Data Protection and Processing

Personal Data and other phrases that relate to data protection are given the meaning in the Data Protection Legislation (all laws that CP Data Protection or you are subject to that relate to the Processing of Personal Data or to privacy.)

If you submit your own personal data to CP Data Protection via this Website or any other contact method, our use of your data is covered by our Privacy Notice.

If you provide any other Personal Data to us as part of us providing you with a free or charged-for Service so that we can Process that data on your behalf, e.g.
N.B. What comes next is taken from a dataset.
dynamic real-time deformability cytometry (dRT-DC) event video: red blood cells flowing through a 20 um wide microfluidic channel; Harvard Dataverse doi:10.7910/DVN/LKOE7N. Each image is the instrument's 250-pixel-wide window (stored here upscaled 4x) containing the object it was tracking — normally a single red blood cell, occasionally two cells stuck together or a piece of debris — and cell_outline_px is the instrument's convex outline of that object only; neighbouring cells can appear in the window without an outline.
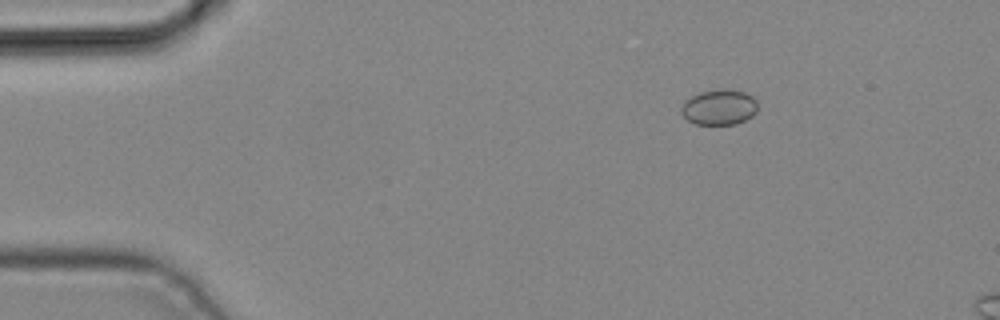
{"species": "common noctule bat (a hibernating species)", "species_latin": "Nyctalus noctula", "temperature_condition": "cold", "stored_images_in_passage": 2, "camera_frame_rate_fps": 3000, "um_per_image_px": 0.085, "animal": {"sex": "male", "body_mass_g": 19.2, "forearm_length_mm": 51.8}, "frame": {"image": 1, "passage_image": 2, "time_ms": 0.333, "image_size_px": [1000, 320], "cell_outline_px": [[756, 112], [752, 116], [736, 124], [696, 124], [688, 120], [680, 112], [680, 108], [692, 96], [700, 92], [728, 88], [744, 92], [752, 96], [756, 100]], "centroid_in_image_um": [61.14, 9.11], "position_along_channel_um": 23.9, "area_um2": 15.61}}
Personal Data about your clients or employees so we can assist you with a data protection query, we are acting as a Data Processor on your behalf and you guarantee that you have the necessary legal basis to Process that Personal Data.

When acting as your Data Processor, CP Data Protection will: Process the Data only on your documented instructions unless required to do otherwise by law; handle the Data as confidential; engage Sub-Processors as necessary but only with the legally required controls in place; assist the Data Controller as far as possible with responding to requests  from Data Subjects related to their Data; use appropriate security measures; make available to the Controller reasonably requested information to demonstrate compliance with our legal Data Protection obligations and submit to reasonable audits and reviews; at the choice of the Controller delete or return all Personal Data when requested unless we have a legal basis to retain it.

For the avoidance of doubt, CP Data Protection is a Data Controller for other Personal Data obtained and handled as part of providing our free and charged-for Services, e.g. contact details of clients, prospective clients, other stakeholders and business contacts, where we are Processing that Data for our own purposes, and not on the instructions of a client.    


We do not warrant that the functions contained in this Website will be uninterrupted or error free, that defects will be corrected, or that this Website or the server that makes it available are free of viruses.

We are not responsible for the contents or the reliability of linked third-party Websites.


These Terms and Conditions shall be governed and construed in accordance with the laws of England. Any disputes arising here shall be exclusively subject to the jurisdiction of the courts of England.